В декабре 1974 г. были спровоцированы антиправительственные выступле­ния студентов по всей стране. 1 декабря было совершено покушение на премьер-ми­нистра Меркадо Харрина и двух членов правительства.

В феврале 1975 была подавлена попытка мятежа. Президент возложил ответственность за события 3-5 фев­раля на АПРА и ЦРУ. Не было, однако, проведено никакого расследования прича­стности к мятежу правого крыла правительства.

За время правления Веласко Альварадо валовой внутренний продукт Перу увеличился в 2,6 раза.

К положительным моментам в правлении Веласко можно также отнести меры его правительства по эмансипации коренного населения страны — индейцев кечуа и аймара. В частности, язык кечуа был признан в качестве второго государственного языка Перу (1975), на нём стали вещать один из телевизионных каналов и несколько радиостанций. В марте 1972 года был принят Закон об образовании (декрет № 19326), провозглашались демократизация образования, его децентрализация, творческий подход к обучению, свобода образования, а также обязательность и бесплатность 9-классного образования. В апреле 1973 года был принят закон о пенсиях, установивший единый срок выхода на пенсию для рабочих и служащих и увеличивший более чем в 3 раза минимальный размер пенсий.

Внешняя политика

Американская пресса практически сразу после переворота развернула антиперуанскую кампанию, обвиняя военное правительство в «коммунизме» и «насеризме». Словесная риторика подкреплялась реальными угрозами: под давлением США МВФ поста­вил условием предоставления нового кредита Перу благоприятное для аме Веласко Альварадо, что Перу намерено установить дипломатические и торговые отношения со всеми странами, включая социалистические. В конце ян­варя 1969 года правительство отменило запрет на поездки в социалистические страны и установило дипломатические отношения с Чехословакией (3 января), Советским Союзом (1 февраля), Кубой и другими социалистическими странами.

Внешняя политика Перу при Веласко была переориентирована с США на советский блок и прогрессивные латиноамериканские режимы. Перу стало более активно сотрудничать с Кубой и Советским Союзом, с которым был подписан ряд соглашений, по одному из которых советским судам был разрешён вылов рыбы в исключительной экономической зоне Перу.

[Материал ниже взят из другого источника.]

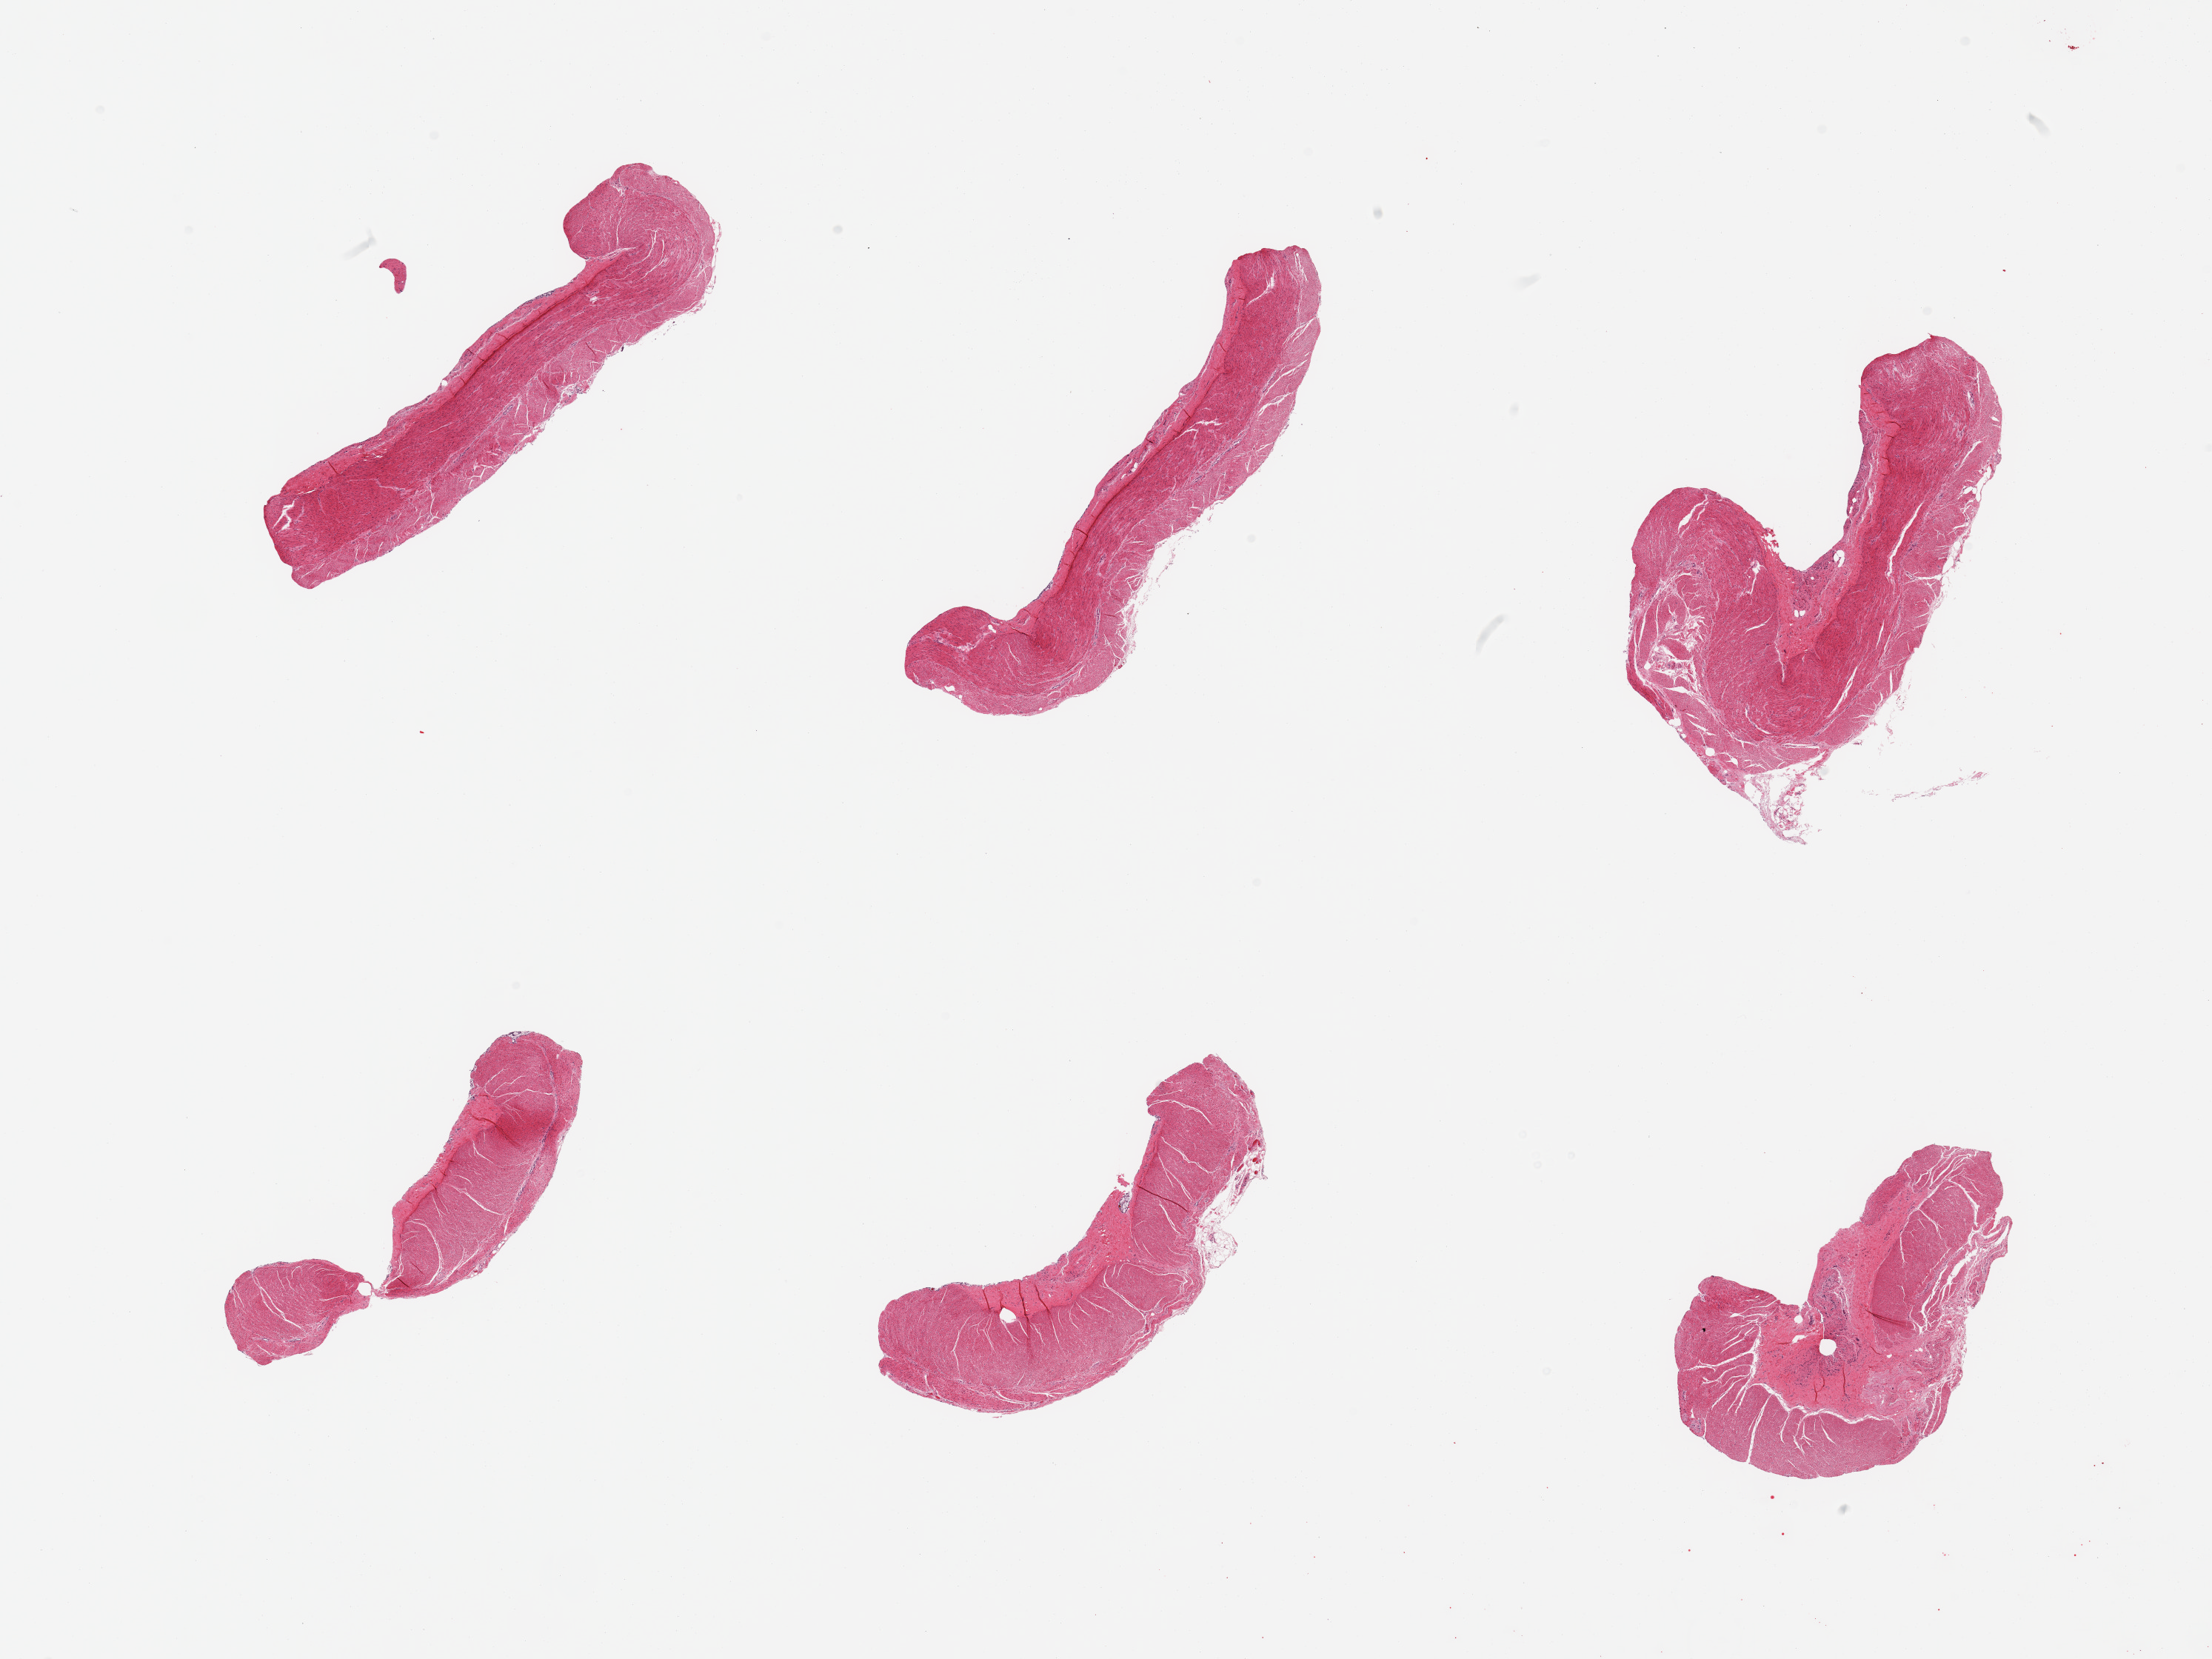
H&E whole-slide image, low-resolution overview of the scanned area, about 23.6 x 17.7 mm (acquisition: 20x scan), PAXgene-fixed, paraffin-embedded tissue, section of sigmoid colon (target tissue), tissue donor sample. Donor sex: male.
* reviewer comment on this tissue sample: 6 pieces; prominent submucosal fibrous stroma on 3 pieces, up to 40%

В страну были приглашены советские советники, о чём было объявлено лично президентом на одной из пресс-конференций в 1973 году, на той же конференции было объявлено о высылке американского Корпуса Мира из Перу. В дальнейшем произошёл ряд конфликтов связанных с арестом американских рыболовных судов у берегов Перу, отказывавшихся признавать соглашения на вылов рыбы в экономической зоне Перу.

Конец правления

В результате внешнего и внутреннего давления, экономическая ситуация в стране стала нестабильной, правительство было вынуждено пойти на девальвацию национальной валюты, и всё больше занимало средств за рубежом. Особенно сильный спад был в рыболовстве и сельском хозяйстве из-за саботажа реформ. Браконьерский вылов для производства рыбной муки, важной статьи экспорта в Перу, всё больше истощал рыбные ресурсы и наложился на активизацию Эль Ниньо, что привело к нарушению экосистемы всей страны. Аграрная реформа вызвала всё усиливавшееся сопротивление латифундистов, что привело к нехватке продовольствия и как следствие социальным волнениям.

Планы по возвращению отторгнутых Чили территорий

Другой главной целью Веласко Альварадо, кроме установления антикапиталистического строя, должно было стать возвращение территорий, потерянных Перу во время войны с Чили.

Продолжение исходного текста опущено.